You’ll want to select a passage—a paragraph from a book, a short poem, or a few verses from Scripture.  You can choose a favorite passage or one that you find challenging.    

Before you start, take a few deep breaths.  Now you’re ready to begin.

First, reading.  Read your passage slowly several times, paying attention to the words, how they fit together, their rhythms, their meanings, their themes.  If you’ve chosen a ‘secular’ poem or piece of prose, you may wish to rewrite it to turn it into a prayer.  If you’ve chosen a theological or scriptural passage, rewrite it (if need be) to make it fit your theology.  Or you can use the text as is—whatever works best for you.

Take this stanza from “Ode to the Table” by the Chilean poet, Pablo Neruda. The words in bold are Neruda’s originals; I added the italicized text to turn Neruda’s stanza into a prayer.

Oh God,
You made the world a table

“engulfed in honey and smoke,
smothered by apples and blood.
The table is already set,
and we know the truth
as soon as we are called:
whether we’re called to war or to dinner
we will have to choose sides,
have to know
how we’ll dress
to sit
at the long table,
whether we’ll wear the pants of hate
or the shirt of love, freshly laundered.
It’s time to decide,
they’re calling
.”

Help us make the right choice, oh God.

Second, meditation.  Which words or passages catch your attention?  Sit quietly with them.  Let them sit in your mind like stones in your hand, smooth if comforting, rough if challenging.

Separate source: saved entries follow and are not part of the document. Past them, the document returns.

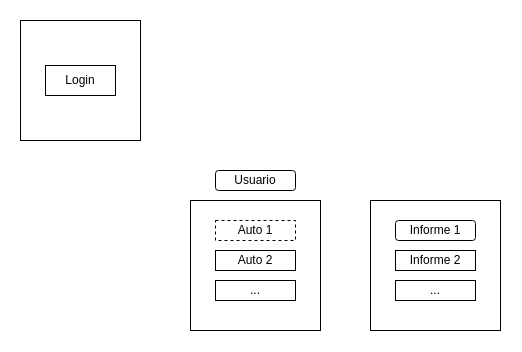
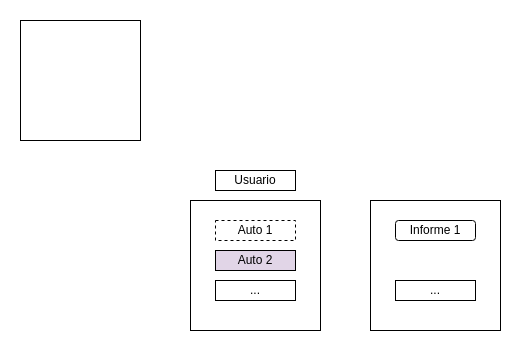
  <mxCell id="0" />
  <mxCell id="1" parent="0" />
  <mxCell id="2" value="" style="whiteSpace=wrap;html=1;aspect=fixed;" vertex="1" parent="1"><mxGeometry x="20" y="20" width="120" height="120" as="geometry" /></mxCell>
  <mxCell id="3" value="" style="whiteSpace=wrap;html=1;aspect=fixed;" vertex="1" parent="1"><mxGeometry x="190" y="200" width="130" height="130" as="geometry" /></mxCell>
- <mxCell id="4" value="Usuario" style="whiteSpace=wrap;html=1;rounded=1;" vertex="1" parent="1"><mxGeometry x="215" y="170" width="80" height="20" as="geometry" /></mxCell>
- <mxCell id="5" value="Login" style="rounded=0;whiteSpace=wrap;html=1;" vertex="1" parent="1"><mxGeometry x="45" y="65" width="70" height="30" as="geometry" /></mxCell>
+ <mxCell id="4" value="Usuario" style="rounded=0;whiteSpace=wrap;html=1;" vertex="1" parent="1"><mxGeometry x="215" y="170" width="80" height="20" as="geometry" /></mxCell>
  <mxCell id="6" value="Auto 1" style="rounded=0;whiteSpace=wrap;html=1;dashed=1;" vertex="1" parent="1"><mxGeometry x="215" y="220" width="80" height="20" as="geometry" /></mxCell>
- <mxCell id="7" value="Auto 2" style="rounded=0;whiteSpace=wrap;html=1;" vertex="1" parent="1"><mxGeometry x="215" y="250" width="80" height="20" as="geometry" /></mxCell>
+ <mxCell id="7" value="Auto 2" style="rounded=0;whiteSpace=wrap;html=1;fillColor=#e1d5e7;" vertex="1" parent="1"><mxGeometry x="215" y="250" width="80" height="20" as="geometry" /></mxCell>
  <mxCell id="8" value="..." style="rounded=0;whiteSpace=wrap;html=1;" vertex="1" parent="1"><mxGeometry x="215" y="280" width="80" height="20" as="geometry" /></mxCell>
  <mxCell id="9" value="" style="whiteSpace=wrap;html=1;aspect=fixed;" vertex="1" parent="1"><mxGeometry x="370" y="200" width="130" height="130" as="geometry" /></mxCell>
  <mxCell id="10" value="Informe 1" style="whiteSpace=wrap;html=1;rounded=1;" vertex="1" parent="1"><mxGeometry x="395" y="220" width="80" height="20" as="geometry" /></mxCell>
- <mxCell id="11" value="Informe 2" style="rounded=0;whiteSpace=wrap;html=1;" vertex="1" parent="1"><mxGeometry x="395" y="250" width="80" height="20" as="geometry" /></mxCell>
  <mxCell id="12" value="..." style="rounded=0;whiteSpace=wrap;html=1;" vertex="1" parent="1"><mxGeometry x="395" y="280" width="80" height="20" as="geometry" /></mxCell>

How would this work?  If you used the Neruda example for your text-based prayer, you could reflect on the juxtaposition of honey/apple with smoke/blood.   Or you could focus on the image of the world as a table—what would it mean to imagine the world as a place where you eat, where life is a meal—what would nourish you, what would make you ill, what would make you hunger for more?  How about the idea that in times of war, we have to make a decision?  If you had to choose sides, which would you choose?  You could consider whether one side is always the side of hate and the other the side of love, as Neruda suggests.

Third, prayer.  Respond to the meditation by praying, not intellectually, but by speaking (aloud or in your head) your own words directly to God.  

Fourth, contemplation.  Set all words aside if you can and enter into the space created by the word-prayers.  This is a time of simple focus on God, a time of resting in God.

If you carry out the spiritual practice of divine reading at the same time every day, it will become a habit.   An hour is ideal, or half-an-hour in the morning and another at night.  This may sound like a lot but the mind often takes a while to settle into quiet receptiveness.  Also, you’ll want to choose comfortable clothes and a comfortable place where you won’t be disturbed or distracted. 

Four short steps.  Try them.  They just might work.

References:  Pablo Neruda, “Ode to the Table,” in Odes to Common Things, trans. Ken Krabbenhoft, 19-21 (Boston:  Little, Brown, and Company); Alister E. McGrath, Christian Spirituality:  An Introduction (Malden, MA:  Blackwell Publishing, 1999), 84-87.  (For more suggestions on how to turn texts into prayers, see Post #9, Build-a-prayer-workshop.)